# 29 gallon stocking ideas



## dertrommler (May 9, 2013)

Hi guys,

Just joined the forum and outside of a Betta fish am new to fish keeping. My wife and I bought a 29 gallon aquarium and just finished cycling it with 3 brilliant rasboras. We were wondering what you would recommend for new fish to add to our tank. We like dwarf gouramis but have heard you should really only get one due to their temperament and the tank size. I really like German blue rams and have heard a couple might do well at this size. Any suggestions are much appreciated, we've been doing research but wanted some tank specific advice.

As a side note I'm testing the waters (no pun intended) with plants and have 1 java fern in the tank and the rest are artificial. Aside from new fish I have two other questions... Should we get 3 more rasboras to fill out our school? And should we get otos for tank cleaning?

Thanks in advance!

Adam


----------



## majerah1 (Oct 29, 2010)

I would get more rasboras for sure to round the school out. And more plants  Also for a good different fish, have you looked into wild species of bettas? As long as you keep up with the maintenance most wild species will thrive in that size tank and get along well with the rasboras. I suggest mouthbrooders as they are more docile than the bubble nesters.


----------



## dertrommler (May 9, 2013)

majerah1 said:


> I would get more rasboras for sure to round the school out. And more plants  Also for a good different fish, have you looked into wild species of bettas? As long as you keep up with the maintenance most wild species will thrive in that size tank and get along well with the rasboras. I suggest mouthbrooders as they are more docile than the bubble nesters.

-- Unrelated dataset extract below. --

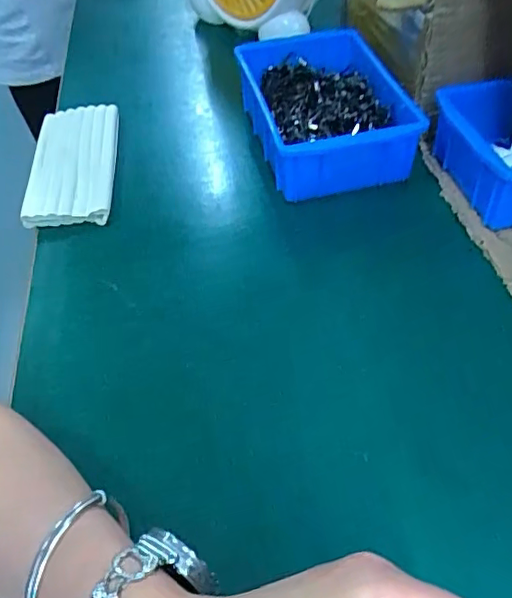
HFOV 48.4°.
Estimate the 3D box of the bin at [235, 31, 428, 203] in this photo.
[{"bbox_3d":[0.064,-0.184,0.556,0.139,0.063,0.207,-12,49,-5],"label":"bin"}]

Yeah I figured it would be best to fill out my rasbora school. I appreciate the response and the suggestion but I've had bettas before and even though they're beautiful I definitely want something different for my new tank.

Any other suggestions?


----------



## coralbandit (Jul 29, 2012)

majerahs suggestion is not the common betta,but more likely one you've never seen before.
The rams would do well with the rasboras ,the gourami is questionable as most have issues with long term health lately and you would only have one as most fish suppliers only sell males(can't have 2 males).


----------



## rtmaston (Jul 14, 2012)

welcome to the forum i agree on rasboras


----------



## dertrommler (May 9, 2013)

coralbandit said:


> majerahs suggestion is not the common betta,but more likely one you've never seen before.
> The rams would do well with the rasboras ,the gourami is questionable as most have issues with long term health lately and you would only have one as most fish suppliers only sell males(can't have 2 males).


Awesome the rams were my first choice. What about Boesemani Rainbows? Would they do ok with the rams. I would love to purchase two of each. Or do they need larger groups?


----------



## coralbandit (Jul 29, 2012)

Minimum tank for most rainbow is a 30.The 30 is 36" long while your 29 is 30".so I wouldn't put them in as they really prefer much longer tanks(even then 36"),and do like to have more of their own around.


----------



## majerah1 (Oct 29, 2010)

Yep the bettas I suggested are wild types, not what you normally find in stores. Peek at my Avatar, that is a wild betta. You can look into the different ones via this site: Betta Species


----------